Are there any implications for Australian investors?
If Beijing did announce more stimulus measures, the impact on markets would also be immediate. Stocks would rise (although whether they would rally is another question) and bond yields would come down in a normal environment. Zhang said that state-owned firms like China Overseas Land and Investment (HKG: 0688) and China Resources Land (HKG: 1109), which have heavy exposure to those larger cities will perform better in the long run.

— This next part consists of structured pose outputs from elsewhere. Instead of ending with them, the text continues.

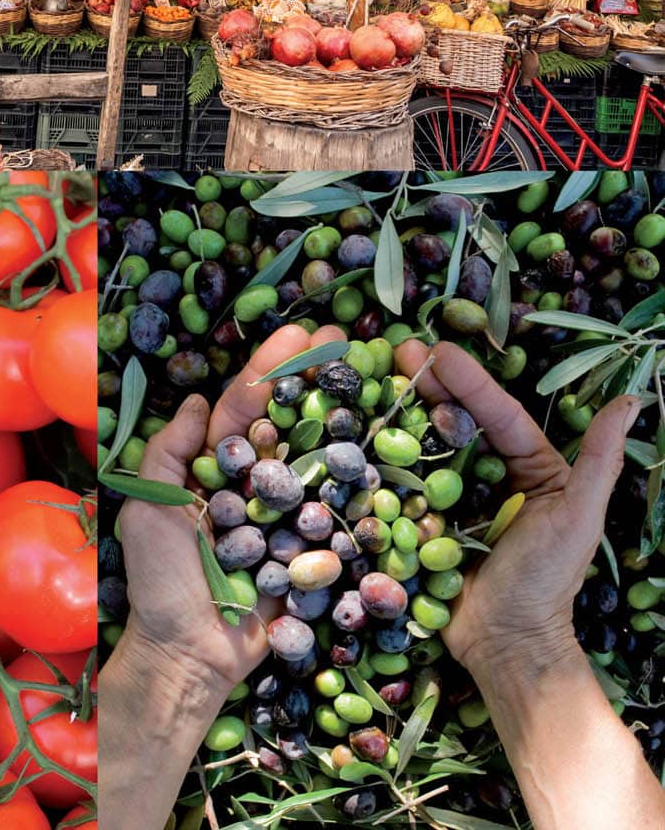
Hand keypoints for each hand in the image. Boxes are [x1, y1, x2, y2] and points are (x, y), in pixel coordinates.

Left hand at [119, 323, 345, 700]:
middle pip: (289, 420)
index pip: (245, 405)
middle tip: (347, 337)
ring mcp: (285, 514)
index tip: (302, 332)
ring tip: (372, 375)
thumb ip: (168, 452)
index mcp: (213, 468)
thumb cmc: (160, 582)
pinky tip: (384, 446)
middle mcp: (252, 483)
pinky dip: (360, 483)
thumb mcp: (146, 509)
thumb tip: (197, 400)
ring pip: (318, 458)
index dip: (271, 367)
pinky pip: (338, 513)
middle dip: (315, 376)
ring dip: (343, 415)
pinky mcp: (312, 550)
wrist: (190, 657)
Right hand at [394, 339, 638, 672]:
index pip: (497, 414)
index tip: (438, 350)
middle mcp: (489, 473)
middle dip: (430, 383)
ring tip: (380, 379)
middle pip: (457, 419)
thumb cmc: (548, 581)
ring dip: (403, 410)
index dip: (469, 381)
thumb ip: (601, 460)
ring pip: (427, 444)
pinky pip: (404, 483)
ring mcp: (452, 495)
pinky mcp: (422, 519)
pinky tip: (364, 429)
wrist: (504, 644)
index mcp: (529, 465)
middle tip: (400, 351)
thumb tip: (630, 402)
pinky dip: (386, 456)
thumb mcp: (579, 516)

A rising Chinese stock market would also have positive implications for Australia's stock market given we are widely perceived by international investors to be a proxy for China. And of course, local investors would be buying materials stocks like BHP (ASX: BHP), Rio Tinto (ASX: RIO), Fortescue Metals (ASX: FMG), and Mineral Resources (ASX: MIN) in such a scenario.
Our commodity prices will also naturally gain a boost from any stimulus. Speculators in the iron ore market will look very closely to see if Beijing wants to inject some cash into the economy.
The onset of the Evergrande Crisis triggered a 60% selloff in iron ore prices from US$214 a tonne in mid-July 2021 to a low of US$86/tonne by mid-November 2021. It's worth noting that the selloff occurred when iron ore was trading at all-time highs of more than US$200 a tonne due to the closure of mines in Brazil due to safety concerns and strong demand from China.
Country Garden has caused some unease across commodity markets but not full-blown panic. Iron ore prices are down around 13% in August to a 2-month low of US$100 a tonne. Likewise, copper experienced a brief breakout to US$4.0/lb on 31 July, only to whipsaw back to a 6-week low of US$3.72/lb.
The other major beneficiary would be the Australian dollar.
With the RBA not looking to hike rates any further and a risk-off sentiment creeping back into markets, the local currency's value has cratered in recent months. A boost in stimulus from Beijing would create increased (if only temporary) buying in the local currency.
"China’s steps to support its ailing property market appear to be an attempt to stem bleeding rather than to stoke broader economic growth that would support the Australian dollar," Sean Callow, senior currency strategist at Westpac said.
Ultimately, all the signs point to a slowing Chinese economy and a lot of the blame will be put on the property sector, which is more than one-fifth of its total GDP. Just as an underweight position in Japanese assets has been an easy call for analysts for the last 30 years, an underweight China call may be about to get a whole lot easier.